Every form of technology is teletechnology and serves to overcome spatial and temporal distance. However, this victory over distance and time is only a phenomenological aspect of the (tele-) media. The real effect of the media lies in overcoming the mental disturbances (fears, control mechanisms, castration complexes, etc.) caused by distance and time, by all forms of absence, leave, separation, disappearance, interruption, withdrawal or loss. By overcoming or shutting off the negative horizon of absence, the technical media become technologies of care and presence. By visualizing the absent, making it symbolically present, the media also transform the damaging consequences of absence into pleasant ones.

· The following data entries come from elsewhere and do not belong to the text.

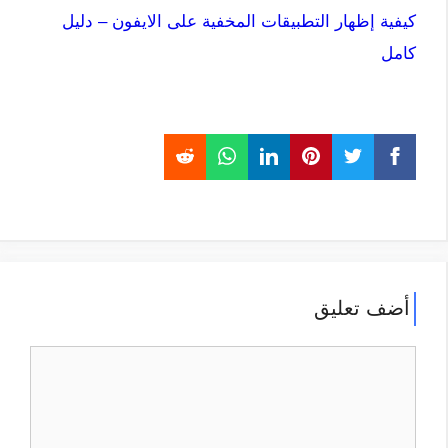
كيفية إظهار التطبيقات المخفية على الايفون – دليل
كامل
أضف تعليق
تعليق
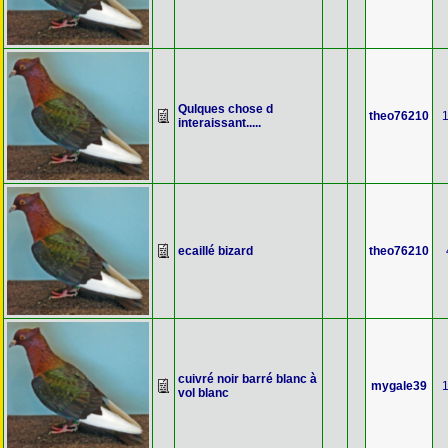
Qulques chose d
theo76210
interaissant.....
ecaillé bizard
theo76210
cuivré noir barré blanc à
mygale39
vol blanc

While overcoming distance and time, the media also help us overcome the fear with which these inspire the psyche. The media triumph by affirming the withdrawal from existence, as they can heal the effects of this withdrawal and transform them into a symbolic triumph. The media therefore achieve a piece of advanced cultural work by raising and complicating the symbolic presence. They mark the place of absence, overcome absence, spatially, temporally and psychologically. Schizophrenia and technology are like synchronized couplings. Are they, therefore, also psychotic systems? The media are the ways and means of Western logocentrism, the way and duration of thinking. Those who picture life without the media instead of seeing that the media show the way, become slaves to symptoms of masking. However, a symptom is not only the effect of a disturbance, but also a medium of truth. The media, even as a mask, are therefore both medium of truth and endo-gate, the dual access to the world.